Android the target of nearly all new malware during the quarter, says McAfee

In the sordid history of malware, both mobile and general, 2011 is on track to be the worst hit, according to a new report from security solutions provider McAfee, which found Google's OS to be at the center of the problem. "Nearly all new mobile malware in Q3," states the report, "was targeted at Android."

Android malware during the third quarter was nearly five times that of the same quarter a year ago.

According to McAfee, just less than 5 million new malware threats were detected during Q3 — down from Q2's approximate 6 million but contributing to smoothly rising annual numbers. The last days of 2011 are expected to see McAfee's total malwares samples database reach 75 million.

Android/Wapaxy, Android/LoveTrp and Android/HippoSMS are all premium-rate SMS Trograns that have succeeding in getting user to subscribe to services, and then delete all subscription confirmation messages so the phone user is unaware of any activity — and of losing money.

Malware has also traveled on modified apps, which collect sensitive information, and even by recording users' calls.

The report continues:

Two examples are Android/NickiSpy.A and Android/GoldenEagle.A, both of which record user conversations and forward them to the attacker. Attackers can’t be sure that the first one or two calls have the information they seek, so these malware remain on the devices for extended periods without being detected; that’s a very persistent threat indeed!

Another technique for stealing information is to use root exploits to gain access to system databases. This allows attackers to break free of the application sandbox that Android would normally make them sit in, and allows attackers access to all of the phone’s data and operations. The Android/DroidDeluxe and Android.ApkMon families try to gain root access (via different exploits) to read system files (such as SMS database, emails, and contacts). We expect this trend to continue, as it has proved useful for years on other platforms.

The report also reveals that Apple's Mac OS, which has managed to sidestep a good amount of the malware drama suffered by Microsoft users, is no longer beyond malware writers' sights.

"Mac malware also continues to grow, following a sharp increase in Q2," McAfee said in a statement. While Q3 growth wasn't significant, the same halo effect that has drawn iPhone users to Macs and iPad has likewise attracted malicious attention.


"As certain platforms grow in popularity for both consumer and business use, such as the Mac operating system, malware authors will increasingly use these platforms to target victims," said McAfee.

Overall, McAfee found social engineering to be a lure used for attacks, and for attackers to have "remarkable insight" into what works in different cultures and regions, even down to the seasonal level.

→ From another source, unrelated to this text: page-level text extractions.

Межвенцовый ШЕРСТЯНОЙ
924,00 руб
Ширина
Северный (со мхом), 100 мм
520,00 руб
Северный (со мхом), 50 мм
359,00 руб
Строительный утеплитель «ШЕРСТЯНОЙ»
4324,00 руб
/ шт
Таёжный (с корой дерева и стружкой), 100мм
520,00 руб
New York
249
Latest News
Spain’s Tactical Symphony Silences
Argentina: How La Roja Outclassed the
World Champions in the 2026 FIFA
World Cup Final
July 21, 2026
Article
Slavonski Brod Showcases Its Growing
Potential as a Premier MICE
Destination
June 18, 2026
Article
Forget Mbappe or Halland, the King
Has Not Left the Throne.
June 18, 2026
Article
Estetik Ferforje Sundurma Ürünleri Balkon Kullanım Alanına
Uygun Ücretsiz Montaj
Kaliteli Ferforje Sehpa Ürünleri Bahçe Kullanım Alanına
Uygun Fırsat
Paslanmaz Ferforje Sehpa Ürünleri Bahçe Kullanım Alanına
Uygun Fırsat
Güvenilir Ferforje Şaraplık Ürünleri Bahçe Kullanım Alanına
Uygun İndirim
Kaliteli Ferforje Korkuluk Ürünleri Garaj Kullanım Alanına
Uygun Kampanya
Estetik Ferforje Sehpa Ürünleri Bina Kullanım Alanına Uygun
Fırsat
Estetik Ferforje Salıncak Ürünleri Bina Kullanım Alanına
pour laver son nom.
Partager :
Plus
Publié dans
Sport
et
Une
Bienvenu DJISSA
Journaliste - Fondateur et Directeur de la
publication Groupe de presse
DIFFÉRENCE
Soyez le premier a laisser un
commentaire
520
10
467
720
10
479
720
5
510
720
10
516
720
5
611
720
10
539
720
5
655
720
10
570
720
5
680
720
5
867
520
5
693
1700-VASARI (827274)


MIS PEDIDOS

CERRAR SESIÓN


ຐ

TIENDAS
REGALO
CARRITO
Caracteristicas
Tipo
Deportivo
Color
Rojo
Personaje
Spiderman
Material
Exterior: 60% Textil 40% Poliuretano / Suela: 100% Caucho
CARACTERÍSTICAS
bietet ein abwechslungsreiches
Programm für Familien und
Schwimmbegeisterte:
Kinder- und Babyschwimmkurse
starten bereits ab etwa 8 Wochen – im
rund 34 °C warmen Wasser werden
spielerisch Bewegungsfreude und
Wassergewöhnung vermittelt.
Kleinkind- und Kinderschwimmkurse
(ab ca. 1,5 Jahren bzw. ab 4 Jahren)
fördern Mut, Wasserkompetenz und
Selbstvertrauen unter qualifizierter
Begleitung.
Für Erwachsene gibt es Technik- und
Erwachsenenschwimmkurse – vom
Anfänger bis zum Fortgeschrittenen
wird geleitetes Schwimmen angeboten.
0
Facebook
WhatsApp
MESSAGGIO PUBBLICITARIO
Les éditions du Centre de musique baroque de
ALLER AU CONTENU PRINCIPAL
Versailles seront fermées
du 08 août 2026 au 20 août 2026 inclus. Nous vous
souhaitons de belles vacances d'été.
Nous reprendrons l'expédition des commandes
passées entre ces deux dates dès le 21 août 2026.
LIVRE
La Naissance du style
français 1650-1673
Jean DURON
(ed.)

In the United Sates, "Delivery Service Notifications" are the most popular. In Russia, drug spam is the most popular and in the United Kingdom 419 scams "reign supreme."

In areas of cybercrime, cyberwarfare and hacktivism, "Law enforcement made strides with several arrests. Prices continue to be very fluid on the cybercrime underground. Multiple high-profile attacks as well as shifting tactics from hacktivist groups such as Anonymous have provided more than enough excitement," states the report. "One thing is certain: 2011 continues to be a year of change, challenge, and chaos in information security."

In an emphasis of the breadth of the issue, the report debuts on the same day that the BBC reports that hackers in Russia were able to damage a water utility in Illinois by accessing its network and quickly turning on and off a pump, causing it to break.